Different route types in the IPv6 routing table
- Default route (::/0)
A static route used by all traffic that has a destination network not reachable through any other IPv6 route in the routing table.
- Directly connected routes
Destinations on the router itself. One route is automatically entered per configured IPv6 interface. Each such route is automatically assigned an administrative distance of "0" and a metric of "1". Directly connected routes include:
- IP routing interface
Where the routing switch is connected to a next-hop router on the same interface, a route is automatically entered for the network on which the IP routing is configured. This includes destinations for both global unicast and link-local addresses configured on the routing switch for that interface.
- Manually configured IPv6 loopback interfaces
IPv6 loopback interfaces that are manually configured.
- Loopback route
A static IPv6 route automatically created in the routing table for use if other routes to a destination are not available. The gateway is a loopback interface (lo0) and the destination is ::1/128.

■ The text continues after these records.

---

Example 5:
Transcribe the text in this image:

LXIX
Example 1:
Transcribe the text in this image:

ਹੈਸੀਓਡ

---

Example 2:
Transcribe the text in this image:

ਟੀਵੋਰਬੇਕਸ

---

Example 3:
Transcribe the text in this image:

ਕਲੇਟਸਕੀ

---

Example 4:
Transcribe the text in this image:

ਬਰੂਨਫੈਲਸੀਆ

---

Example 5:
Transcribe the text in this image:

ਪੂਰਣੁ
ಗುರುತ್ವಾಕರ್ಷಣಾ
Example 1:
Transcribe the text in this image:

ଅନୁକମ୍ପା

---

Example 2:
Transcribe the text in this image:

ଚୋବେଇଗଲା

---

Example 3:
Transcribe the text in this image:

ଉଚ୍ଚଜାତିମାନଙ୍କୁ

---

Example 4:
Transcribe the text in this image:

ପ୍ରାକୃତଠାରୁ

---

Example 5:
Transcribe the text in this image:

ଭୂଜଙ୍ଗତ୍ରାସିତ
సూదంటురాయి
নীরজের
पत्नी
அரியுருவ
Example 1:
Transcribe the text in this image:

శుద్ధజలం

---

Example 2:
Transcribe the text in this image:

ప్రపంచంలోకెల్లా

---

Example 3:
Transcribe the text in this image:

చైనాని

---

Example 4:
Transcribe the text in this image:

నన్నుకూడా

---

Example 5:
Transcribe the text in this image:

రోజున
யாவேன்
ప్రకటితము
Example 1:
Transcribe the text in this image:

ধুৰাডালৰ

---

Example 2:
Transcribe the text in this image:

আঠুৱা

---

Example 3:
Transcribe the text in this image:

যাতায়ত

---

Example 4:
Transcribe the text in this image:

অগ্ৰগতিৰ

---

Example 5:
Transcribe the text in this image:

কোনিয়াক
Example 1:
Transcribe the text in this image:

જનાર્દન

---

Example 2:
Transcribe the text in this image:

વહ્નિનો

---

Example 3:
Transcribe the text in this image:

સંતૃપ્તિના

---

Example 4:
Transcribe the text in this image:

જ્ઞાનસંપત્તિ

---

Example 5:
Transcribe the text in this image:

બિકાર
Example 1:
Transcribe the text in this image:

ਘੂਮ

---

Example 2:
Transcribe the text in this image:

- Statically configured routes
On a given routing switch, one static route can be configured directly into the routing table for each destination. In the default configuration, administrative distance and route metric are both "1". See ipv6-gateway-addr.
- OSPFv3
If OSPFv3 is enabled, the routing switch learns of routes from the advertisements other OSPFv3 routers transmit. If the OSPFv3 route has a lower administrative distance than any other routes from different sources to the same destination, the routing switch places the route in the IPv6 route table. See Metric and administrative distance.